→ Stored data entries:
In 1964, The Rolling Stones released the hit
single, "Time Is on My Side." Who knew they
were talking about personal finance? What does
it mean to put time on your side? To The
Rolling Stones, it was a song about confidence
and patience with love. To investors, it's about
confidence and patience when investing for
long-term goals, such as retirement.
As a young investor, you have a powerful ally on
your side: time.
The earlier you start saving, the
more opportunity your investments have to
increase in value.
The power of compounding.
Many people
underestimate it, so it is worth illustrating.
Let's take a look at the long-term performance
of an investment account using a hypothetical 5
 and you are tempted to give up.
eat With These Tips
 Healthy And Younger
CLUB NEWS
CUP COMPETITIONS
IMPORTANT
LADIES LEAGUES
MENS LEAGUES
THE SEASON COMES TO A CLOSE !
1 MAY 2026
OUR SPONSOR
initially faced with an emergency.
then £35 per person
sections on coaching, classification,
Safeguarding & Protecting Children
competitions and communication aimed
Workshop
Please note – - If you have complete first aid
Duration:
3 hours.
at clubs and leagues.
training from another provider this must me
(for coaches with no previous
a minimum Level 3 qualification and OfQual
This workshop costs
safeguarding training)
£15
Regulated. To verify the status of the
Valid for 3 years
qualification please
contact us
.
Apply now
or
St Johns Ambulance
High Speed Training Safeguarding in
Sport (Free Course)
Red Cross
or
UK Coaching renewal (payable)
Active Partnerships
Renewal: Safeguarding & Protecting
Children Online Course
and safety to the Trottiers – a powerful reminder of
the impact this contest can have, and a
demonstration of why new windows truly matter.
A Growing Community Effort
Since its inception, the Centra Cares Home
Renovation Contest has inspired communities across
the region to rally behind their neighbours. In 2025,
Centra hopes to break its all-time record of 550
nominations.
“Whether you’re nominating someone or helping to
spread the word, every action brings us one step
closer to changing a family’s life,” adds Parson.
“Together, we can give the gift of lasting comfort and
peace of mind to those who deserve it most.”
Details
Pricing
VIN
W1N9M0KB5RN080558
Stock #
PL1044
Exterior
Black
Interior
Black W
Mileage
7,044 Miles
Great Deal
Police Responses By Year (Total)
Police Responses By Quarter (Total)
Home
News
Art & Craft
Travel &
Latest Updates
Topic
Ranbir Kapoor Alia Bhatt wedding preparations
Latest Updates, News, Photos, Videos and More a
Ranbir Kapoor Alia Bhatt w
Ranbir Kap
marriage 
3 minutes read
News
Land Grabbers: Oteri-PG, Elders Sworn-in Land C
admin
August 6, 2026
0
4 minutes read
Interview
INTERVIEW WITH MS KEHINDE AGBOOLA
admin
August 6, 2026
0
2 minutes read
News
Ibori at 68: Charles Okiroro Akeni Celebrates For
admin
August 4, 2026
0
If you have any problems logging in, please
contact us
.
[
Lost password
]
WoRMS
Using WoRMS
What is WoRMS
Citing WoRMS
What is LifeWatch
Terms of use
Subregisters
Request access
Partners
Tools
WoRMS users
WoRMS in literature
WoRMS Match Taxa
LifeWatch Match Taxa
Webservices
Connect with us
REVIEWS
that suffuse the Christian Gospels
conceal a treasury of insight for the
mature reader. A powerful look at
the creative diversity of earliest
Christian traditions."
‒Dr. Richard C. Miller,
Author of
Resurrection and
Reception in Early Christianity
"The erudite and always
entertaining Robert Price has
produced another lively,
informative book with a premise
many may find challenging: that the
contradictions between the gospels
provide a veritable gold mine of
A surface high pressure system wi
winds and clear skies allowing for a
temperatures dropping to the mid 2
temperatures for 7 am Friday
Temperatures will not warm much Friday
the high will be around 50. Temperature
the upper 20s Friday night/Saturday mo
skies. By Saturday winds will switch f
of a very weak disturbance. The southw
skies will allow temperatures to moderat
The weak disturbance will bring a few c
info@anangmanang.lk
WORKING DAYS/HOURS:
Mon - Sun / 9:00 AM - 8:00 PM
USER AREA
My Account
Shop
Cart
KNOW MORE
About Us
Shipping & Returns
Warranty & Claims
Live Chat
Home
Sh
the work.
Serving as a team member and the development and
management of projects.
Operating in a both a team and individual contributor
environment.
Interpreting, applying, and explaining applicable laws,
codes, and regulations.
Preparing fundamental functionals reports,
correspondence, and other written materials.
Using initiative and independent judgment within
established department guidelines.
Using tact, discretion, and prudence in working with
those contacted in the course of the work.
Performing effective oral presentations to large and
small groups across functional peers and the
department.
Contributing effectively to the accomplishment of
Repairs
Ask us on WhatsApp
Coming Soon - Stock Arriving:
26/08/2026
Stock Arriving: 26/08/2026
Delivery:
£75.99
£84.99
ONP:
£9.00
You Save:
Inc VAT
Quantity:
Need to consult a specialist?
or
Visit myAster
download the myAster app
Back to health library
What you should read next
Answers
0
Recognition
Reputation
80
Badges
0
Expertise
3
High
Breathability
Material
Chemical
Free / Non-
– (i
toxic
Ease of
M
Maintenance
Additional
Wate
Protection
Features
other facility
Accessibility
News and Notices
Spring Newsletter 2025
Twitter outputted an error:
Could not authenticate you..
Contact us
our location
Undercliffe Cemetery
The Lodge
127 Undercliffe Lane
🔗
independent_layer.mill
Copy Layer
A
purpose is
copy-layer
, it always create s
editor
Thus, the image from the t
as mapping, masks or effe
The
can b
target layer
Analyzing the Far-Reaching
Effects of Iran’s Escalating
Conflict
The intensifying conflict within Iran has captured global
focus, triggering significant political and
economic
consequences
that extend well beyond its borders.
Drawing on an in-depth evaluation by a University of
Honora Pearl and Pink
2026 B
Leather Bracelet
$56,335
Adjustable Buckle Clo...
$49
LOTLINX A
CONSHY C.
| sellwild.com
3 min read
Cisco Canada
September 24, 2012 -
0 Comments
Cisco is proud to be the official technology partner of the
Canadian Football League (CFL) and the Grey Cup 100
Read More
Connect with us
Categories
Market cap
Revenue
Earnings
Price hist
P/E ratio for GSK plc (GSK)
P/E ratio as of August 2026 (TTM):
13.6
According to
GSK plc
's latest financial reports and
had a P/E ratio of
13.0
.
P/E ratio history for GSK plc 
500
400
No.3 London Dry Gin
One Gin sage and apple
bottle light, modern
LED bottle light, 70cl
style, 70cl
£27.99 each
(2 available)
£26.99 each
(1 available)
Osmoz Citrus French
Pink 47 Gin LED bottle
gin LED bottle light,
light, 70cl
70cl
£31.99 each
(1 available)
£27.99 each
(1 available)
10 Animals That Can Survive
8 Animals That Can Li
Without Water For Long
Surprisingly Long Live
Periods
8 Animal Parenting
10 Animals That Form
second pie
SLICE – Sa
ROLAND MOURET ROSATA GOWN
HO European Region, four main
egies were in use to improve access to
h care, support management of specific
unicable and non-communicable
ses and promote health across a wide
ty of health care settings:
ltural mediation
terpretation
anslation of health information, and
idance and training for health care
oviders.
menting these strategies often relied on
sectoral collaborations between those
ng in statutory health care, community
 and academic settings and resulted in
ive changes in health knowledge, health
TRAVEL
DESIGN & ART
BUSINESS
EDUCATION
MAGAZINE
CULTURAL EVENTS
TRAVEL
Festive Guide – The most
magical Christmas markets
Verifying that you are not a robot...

→ Written task:
Only lines containing the string "Animals" are needed. Pull each of them out of the records above.

→ Written response:
10 Animals That Can Survive
8 Animals That Can Li
10 Animals That Form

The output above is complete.